研究してわかったのは、ヒットさせるために大切なのは正しい言葉を正しい順序で並べることである。コンピューター・モデルに原稿を読ませて、数千という特徴を調べさせた結果、ヒットする小説には特有のパターンがある。そして、そこには読者や読書と結びつけて語る価値があることがわかった。
ベストセラーに共通する特徴
①トピック売れる作家は最も大切な30%に1つか2つのトピックしか入れていないのに対し、売れない作家はたくさんの項目を詰め込む傾向がある。40%の時点で、ベストセラー作家は4項目を織り込み、それ以外の作家は平均で6項目を詰め込んでいる。物語の核心をより少ないトピックで伝えるということは、大切なところに集中しているということであり、無駄な話は削ぎ落とされることになる。そこからうかがえるのは、秩序と精密さを重視する作家の姿勢であり、経験の豊富さである。少数のトピックに集中する方が、物語の深みも増すし、話もわかりやすくなり、読者に好まれる。
ベストセラーに最も良く見られるテーマは親密な人間関係で、登場人物の心の交流に焦点をあてたものになる。勝ち組は、結婚、死、税金、テクノロジー、葬儀、銃、医者、仕事、学校、社長、新聞、子供、母親、メディアなど。逆にうまくいかないトピックはセックス、ドラッグ、ロックンロール、タバコ、アルコール、神、苦悩、絶望など。
②プロット
小説であれ、映画であれ、舞台であれ、物語の基本は三幕構成であり、それは古代ギリシアの時代から変わらない。一般的には設定、対立、解決と言われており、ストーリーが盛り上がり、クライマックスに達し、その後収束する、という流れになる。
ベストセラーのプロットラインの形は様々だが、過去30年で最もヒットを飛ばした作品のプロットには、共通して規則正しいリズミカルな鼓動があった。
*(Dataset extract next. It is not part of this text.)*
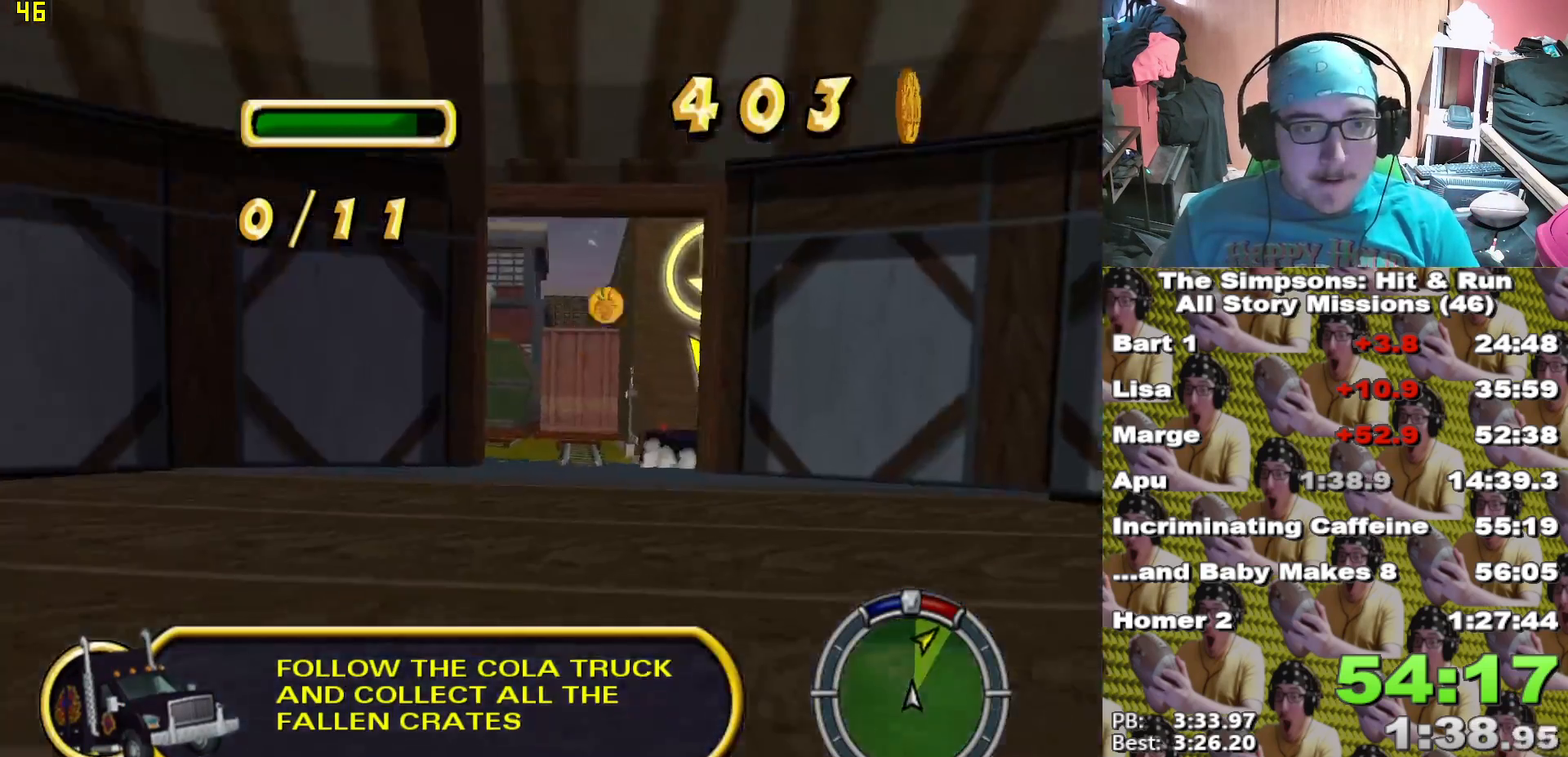
{"dt_ms": 500, "buttons": ["L2"], "left_stick": "right", "right_stick": "center", "events": [[350, "left_stick", "right"], [400, "L2", "down"], [417, "X", "up"]]}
モデルからは、三幕構成で均整の取れたプロットラインが読者を惹きつけること、感情の起伏を綿密に計算して書くことが世界的なヒットにつながるということがわかった。
③文体
テーマやプロットが正しくても、文体への理解がなければヒットは難しい。ベストセラーに限っていえば、日常で使われる言葉を理解することが必要不可欠だということがわかった。I wouldの代わりにI’d、you areの代わりにyou’reを使うことは重要。形容詞と副詞、特に形容詞は使われる頻度が低い。売れる小説は、余計な言葉を含まずに、より短く簡潔な文で成り立っている。余計な従属節で飾り立てる必要もなければ、名詞を3回言い換える必要もない。
④主人公
ベストセラーの主人公は男女問わず、必ず何かを必要としていて、それを表明している。必ず何かを欲しがっていて、読者は主人公が求めているものを知る。needとwantは、ベストセラー小説には欠かせない動詞だ。ベストセラー小説の世界では、登場人物は自らの行為主体性を自覚し、コントロールし、表現する。使われる動詞は迷いがなく、自信が伴っている。行動は物語を動かす。必要に迫られた登場人物は、行動する、旅に出る、そして問題にぶつかる。それにどう対処するかで、読者はそのキャラクターを知る。